Children: Children may be more likely to experience the side effects encountered by using this class of medication for long periods of time (e.g., slowing down of growth, delayed weight gain). The use of this medication by children should be limited to the smallest dose that will be effective. Discuss with your doctor the risks and benefits of the use of this medication by children.

What other drugs could interact with this medication?

There may be an interaction between dexamethasone and any of the following:

  • aldesleukin
  • amphotericin B
  • antacids (aluminum hydroxide, calcium carbonate, magnesium hydroxide) with oral dexamethasone only
  • antidiabetic medications (e.g., glyburide, insulin, metformin, repaglinide, rosiglitazone)
  • anti-HIV medications (e.g., delaviridine, lopinavir, ritonavir)
  • antihypertensive medications (e.g., metoprolol)
  • antipsychotic medications (e.g., haloperidol, quetiapine, acetylsalicylic acid [ASA])
  • aprepitant
  • azole antifungals (e.g., itraconazole, ketoconazole, voriconazole)
  • benzodiazepines (e.g., alprazolam, diazepam)
  • birth control pills
  • calcitriol
  • calcium channel blockers (e.g., diltiazem, nisoldipine, verapamil)
  • carbamazepine
  • caspofungin
  • cholestyramine
  • colestipol
  • cyclosporine
  • dasatinib
  • digoxin
  • diuretics (water pills; e.g., furosemide, hydrochlorothiazide)
  • donepezil
  • echinacea
  • estrogens
  • imatinib
  • isoniazid
  • macrolide antibiotics (e.g., clarithromycin, erythromycin)
  • mitotane
  • muscle relaxants (e.g., atracurium, pancuronium, rocuronium)
  • nefazodone
  • neostigmine
  • nilotinib
  • nonsteroidal anti-inflammatory medications (NSAIDs; e.g., celecoxib, ibuprofen, naproxen)
  • phenobarbital
  • pimecrolimus
  • phenytoin
  • pyridostigmine
  • quinidine
  • quinine
  • quinolone antibiotics (e.g., ciprofloxacin, levofloxacin, norfloxacin)
  • rifabutin
  • rifampin
  • salbutamol
  • sildenafil
  • tacrolimus
  • tadalafil
  • tamoxifen
  • tamsulosin
  • tramadol
  • tuberculosis vaccine (BCG)
  • vaccines (e.g., vaccines for measles, mumps, rubella)
  • vincristine
  • vinblastine
  • warfarin
  • zopiclone

If you are taking any of these medications, speak with your doctor or pharmacist.

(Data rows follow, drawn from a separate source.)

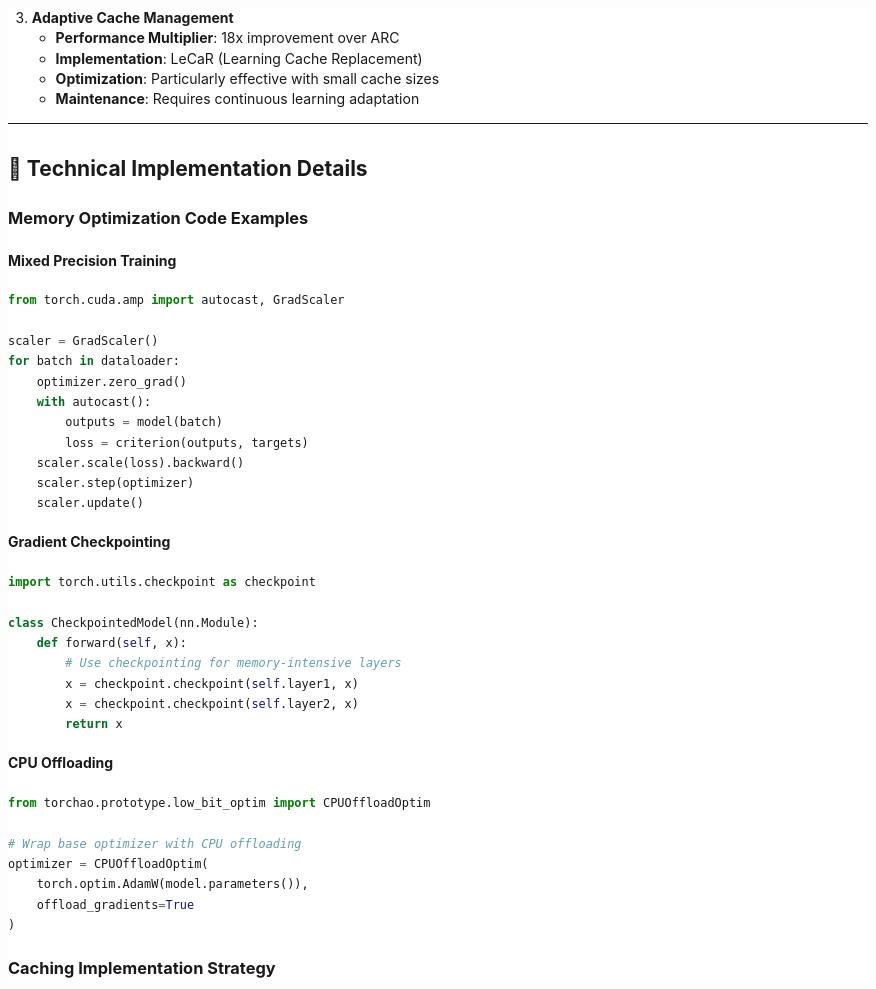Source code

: 3. **Adaptive Cache Management**
   - **Performance Multiplier**: 18x improvement over ARC
   - **Implementation**: LeCaR (Learning Cache Replacement)
   - **Optimization**: Particularly effective with small cache sizes
   - **Maintenance**: Requires continuous learning adaptation

---

## 🔧 Technical Implementation Details

### **Memory Optimization Code Examples**

#### Mixed Precision Training
```python
from torch.cuda.amp import autocast, GradScaler

scaler = GradScaler()
for batch in dataloader:
    optimizer.zero_grad()
    with autocast():
        outputs = model(batch)
        loss = criterion(outputs, targets)
    scaler.scale(loss).backward()
    scaler.step(optimizer)
    scaler.update()
```

#### Gradient Checkpointing
```python
import torch.utils.checkpoint as checkpoint

class CheckpointedModel(nn.Module):
    def forward(self, x):
        # Use checkpointing for memory-intensive layers
        x = checkpoint.checkpoint(self.layer1, x)
        x = checkpoint.checkpoint(self.layer2, x)
        return x
```

#### CPU Offloading
```python
from torchao.prototype.low_bit_optim import CPUOffloadOptim

# Wrap base optimizer with CPU offloading
optimizer = CPUOffloadOptim(
    torch.optim.AdamW(model.parameters()),
    offload_gradients=True
)
```

### **Caching Implementation Strategy**
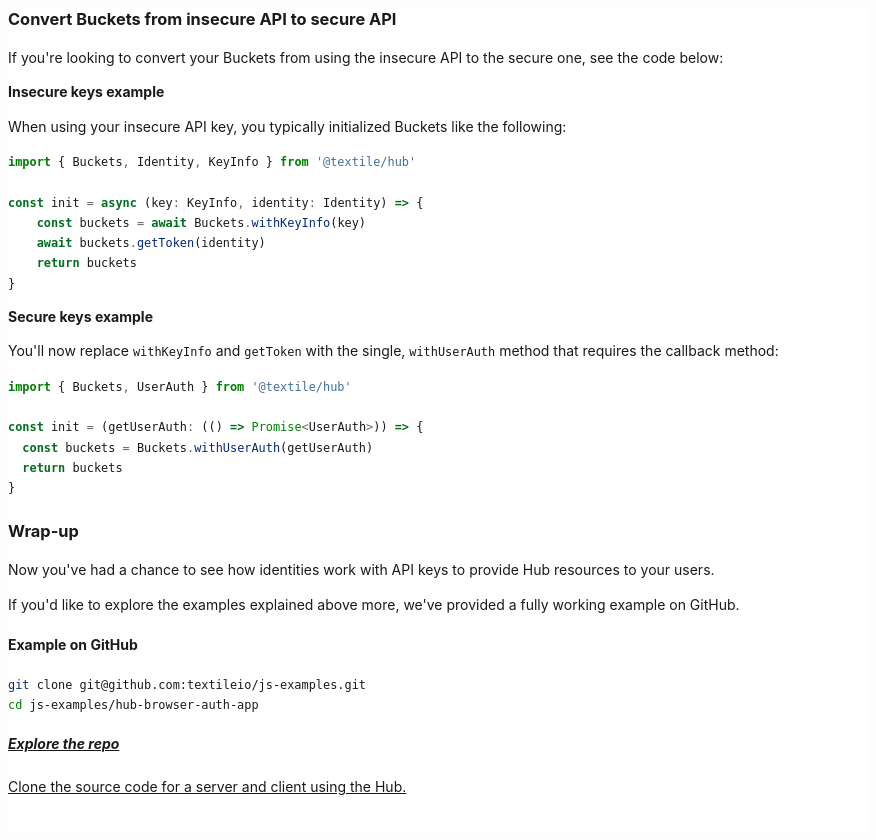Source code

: ### Convert Buckets from insecure API to secure API

If you're looking to convert your Buckets from using the insecure API to the secure one, see the code below:

**Insecure keys example**

When using your insecure API key, you typically initialized Buckets like the following:

```typescript
import { Buckets, Identity, KeyInfo } from '@textile/hub'

const init = async (key: KeyInfo, identity: Identity) => {
    const buckets = await Buckets.withKeyInfo(key)
    await buckets.getToken(identity)
    return buckets
}
```

**Secure keys example**

You'll now replace `withKeyInfo` and `getToken` with the single, `withUserAuth` method that requires the callback method:

```typescript
import { Buckets, UserAuth } from '@textile/hub'

const init = (getUserAuth: (() => Promise<UserAuth>)) => {
  const buckets = Buckets.withUserAuth(getUserAuth)
  return buckets
}
```

### Wrap-up

Now you've had a chance to see how identities work with API keys to provide Hub resources to your users.

If you'd like to explore the examples explained above more, we've provided a fully working example on GitHub.

#### Example on GitHub

```bash
git clone git@github.com:textileio/js-examples.git
cd js-examples/hub-browser-auth-app
```

<div class="txtl-options half">
  <a href="https://github.com/textileio/js-examples" class="box">
    <h5>Explore the repo</h5>
    <p>Clone the source code for a server and client using the Hub.</p>
  </a>
</div>

<br />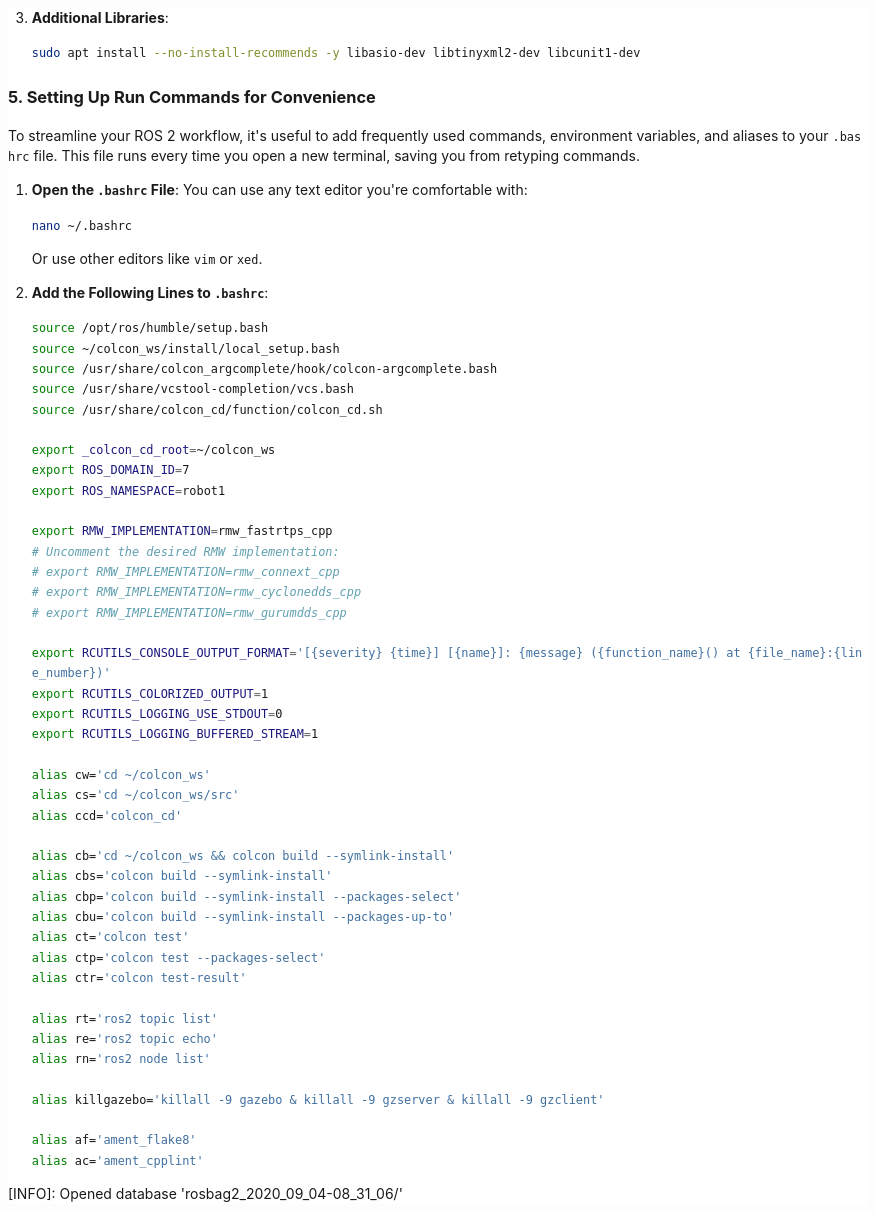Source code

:3. **Additional Libraries**:

   ```bash
   sudo apt install --no-install-recommends -y libasio-dev libtinyxml2-dev libcunit1-dev
   ```

### **5. Setting Up Run Commands for Convenience**

To streamline your ROS 2 workflow, it's useful to add frequently used commands, environment variables, and aliases to your `.bashrc` file. This file runs every time you open a new terminal, saving you from retyping commands.

1. **Open the `.bashrc` File**:
   You can use any text editor you're comfortable with:

   ```bash
   nano ~/.bashrc
   ```

   Or use other editors like `vim` or `xed`.

2. **Add the Following Lines to `.bashrc`**:

   ```bash
   source /opt/ros/humble/setup.bash
   source ~/colcon_ws/install/local_setup.bash
   source /usr/share/colcon_argcomplete/hook/colcon-argcomplete.bash
   source /usr/share/vcstool-completion/vcs.bash
   source /usr/share/colcon_cd/function/colcon_cd.sh

   export _colcon_cd_root=~/colcon_ws
   export ROS_DOMAIN_ID=7
   export ROS_NAMESPACE=robot1

   export RMW_IMPLEMENTATION=rmw_fastrtps_cpp
   # Uncomment the desired RMW implementation:
   # export RMW_IMPLEMENTATION=rmw_connext_cpp
   # export RMW_IMPLEMENTATION=rmw_cyclonedds_cpp
   # export RMW_IMPLEMENTATION=rmw_gurumdds_cpp

   export RCUTILS_CONSOLE_OUTPUT_FORMAT='[{severity} {time}] [{name}]: {message} ({function_name}() at {file_name}:{line_number})'
   export RCUTILS_COLORIZED_OUTPUT=1
   export RCUTILS_LOGGING_USE_STDOUT=0
   export RCUTILS_LOGGING_BUFFERED_STREAM=1

   alias cw='cd ~/colcon_ws'
   alias cs='cd ~/colcon_ws/src'
   alias ccd='colcon_cd'

   alias cb='cd ~/colcon_ws && colcon build --symlink-install'
   alias cbs='colcon build --symlink-install'
   alias cbp='colcon build --symlink-install --packages-select'
   alias cbu='colcon build --symlink-install --packages-up-to'
   alias ct='colcon test'
   alias ctp='colcon test --packages-select'
   alias ctr='colcon test-result'

   alias rt='ros2 topic list'
   alias re='ros2 topic echo'
   alias rn='ros2 node list'

   alias killgazebo='killall -9 gazebo & killall -9 gzserver & killall -9 gzclient'

   alias af='ament_flake8'
   alias ac='ament_cpplint'

   ```

[INFO]: Opened database 'rosbag2_2020_09_04-08_31_06/'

Depending on your specific circumstances, your doctor may want you to:

  • stop taking one of the medications,
  • change one of the medications to another,
  • change how you are taking one or both of the medications, or
  • leave everything as is.

An interaction between two medications does not always mean that you must stop taking one of them. Speak to your doctor about how any drug interactions are being managed or should be managed.

Medications other than those listed above may interact with this medication. Tell your doctor or prescriber about all prescription, over-the-counter (non-prescription), and herbal medications you are taking. Also tell them about any supplements you take. Since caffeine, alcohol, the nicotine from cigarettes, or street drugs can affect the action of many medications, you should let your prescriber know if you use them.